It’s no secret that I am more of a baker than a cook. I like having parameters, guidelines: I like having a formula. Not only is this comforting, but it is incredibly difficult for me to explain in a replicable manner what I’ve cooked, seeing as so much depends on individual tastes. Season to taste, as they say. The way you make a meal one time can be quite different than the last. Cooking is poetry. Baking is science.
I’m willing to work outside of my comfort zone, however. Especially when there’s a chance to attend Eat Write Retreat on the line. Which is exactly what Tuscan Fields is giving away to one lucky blogger who writes a recipe utilizing their farro. I am certainly game for that!
What is farro? Until this challenge, I wasn’t really sure. I knew it was an alternative grain–something to eat instead of rice–but I had no other notions. It simply wasn’t part of my diet.
According to Tuscan Fields, farro is an ancient grain. It is high in fiber and protein, low on the glycemic index, and non-GMO. The last bit is pretty important to me–it’s getting harder and harder to figure out what is GMO and what isn’t, and we do try to avoid GMO when possible. Eating Tuscan Fields farro would make this much easier!
Farro is cooked much in the same manner that rice is. You add water in a 1:2 ratio (farro:water) and boil until the water is entirely absorbed. You can use other liquids, like chicken or vegetable broth, too. I even toyed with making a rice pudding by cooking it in milk and/or coconut milk. Farro is pretty flexible.
Farro isn’t a staple in Asian cultures’ cuisine, but it stands in well for rice. In this recipe, I combined teriyaki sauce with fresh pineapple, red bell pepper, and teriyaki ginger chicken meatballs for a bit of an Asian cuisine-inspired flair to an otherwise Italian grain. It worked fabulously.

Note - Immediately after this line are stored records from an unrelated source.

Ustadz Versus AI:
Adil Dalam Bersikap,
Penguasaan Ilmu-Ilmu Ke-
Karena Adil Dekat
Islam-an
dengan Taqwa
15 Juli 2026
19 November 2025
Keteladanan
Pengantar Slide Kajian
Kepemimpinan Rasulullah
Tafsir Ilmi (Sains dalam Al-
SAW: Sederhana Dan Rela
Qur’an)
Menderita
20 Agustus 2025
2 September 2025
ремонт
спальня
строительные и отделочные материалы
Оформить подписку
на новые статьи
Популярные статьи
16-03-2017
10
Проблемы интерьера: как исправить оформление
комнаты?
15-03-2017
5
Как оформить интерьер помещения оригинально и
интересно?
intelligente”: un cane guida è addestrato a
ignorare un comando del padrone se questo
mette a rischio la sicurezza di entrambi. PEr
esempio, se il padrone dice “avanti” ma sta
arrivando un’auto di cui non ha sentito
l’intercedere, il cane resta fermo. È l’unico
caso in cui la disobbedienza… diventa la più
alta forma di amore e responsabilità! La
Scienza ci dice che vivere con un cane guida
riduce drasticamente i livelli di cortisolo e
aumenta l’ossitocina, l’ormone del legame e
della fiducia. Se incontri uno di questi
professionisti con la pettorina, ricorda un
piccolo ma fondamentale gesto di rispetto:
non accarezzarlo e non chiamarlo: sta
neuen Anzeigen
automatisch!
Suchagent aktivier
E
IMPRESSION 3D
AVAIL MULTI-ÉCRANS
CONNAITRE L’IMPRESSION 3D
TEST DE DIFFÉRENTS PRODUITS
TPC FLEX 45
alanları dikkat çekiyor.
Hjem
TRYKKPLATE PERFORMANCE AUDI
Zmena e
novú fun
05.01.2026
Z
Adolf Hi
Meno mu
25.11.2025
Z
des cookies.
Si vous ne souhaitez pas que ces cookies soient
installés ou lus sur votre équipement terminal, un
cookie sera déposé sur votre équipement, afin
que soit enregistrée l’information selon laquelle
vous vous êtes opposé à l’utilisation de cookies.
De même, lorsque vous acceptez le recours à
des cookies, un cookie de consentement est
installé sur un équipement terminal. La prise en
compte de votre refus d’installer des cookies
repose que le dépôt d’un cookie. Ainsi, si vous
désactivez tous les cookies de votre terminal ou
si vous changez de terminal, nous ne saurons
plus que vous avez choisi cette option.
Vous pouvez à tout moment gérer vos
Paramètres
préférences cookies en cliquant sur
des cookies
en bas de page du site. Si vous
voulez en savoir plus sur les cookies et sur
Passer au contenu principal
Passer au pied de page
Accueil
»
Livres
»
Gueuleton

I intended for the sauce be a bit thin so the farro could absorb some of it, and I think this would help with reheating it for lunch, as well. The end result is a multicultural symphony deserving of accolades. Plus it’s really quick and easy to prepare, making it an excellent option for weeknight dinners when you’re on the run. Nutritious and delicious without the microwave or the frozen foods aisle! Fantastic!
I want to know: Will you track down some farro so you can try this? Are there any other grain alternatives you enjoy?
Asian Flair Farro
- 1 Tablespoon unsalted butter
- 1 cup Tuscan Fields Farro Perlato
- 2 cups water
- 1 Tablespoon EVOO
- 1 large red bell pepper seeded and diced
- 12 ounces Teriyaki Ginger Chicken Meatballs
- 1 1/2 cups fresh pineapple cubed
- 1/2 cup Teriyaki sauce the kind I used had minced garlic in it
- In a medium saucepan, melt the butter over medium high heat.
- Add the farro and toss it in the butter, stirring and heating until fragrant.
- Add the water, stir, and set the timer for 18 minutes, watching the farro. It will be done when all the water is absorbed, which should be around 18-20 minutes.
- Meanwhile, get a skillet out and heat 1 Tablespoon of EVOO in it.
- Add the bell pepper and saute for 1-2 minutes.
- Add the chicken meatballs and saute for 4 minutes.
- Add the pineapple and Teriyaki sauce, heating for a total of 10 minutes. Remove from heat.
- Take out 4 bowls and divide the farro between them.
- Place 4 meatballs in each bowl and then spoon the sauce and fruits over the meatballs and farro. Serve immediately.
Disclosure: Tuscan Fields sent me 2 samples of farro to cook with to enter their contest to win an Eat Write Retreat registration. All opinions and photos remain my own, unless otherwise noted.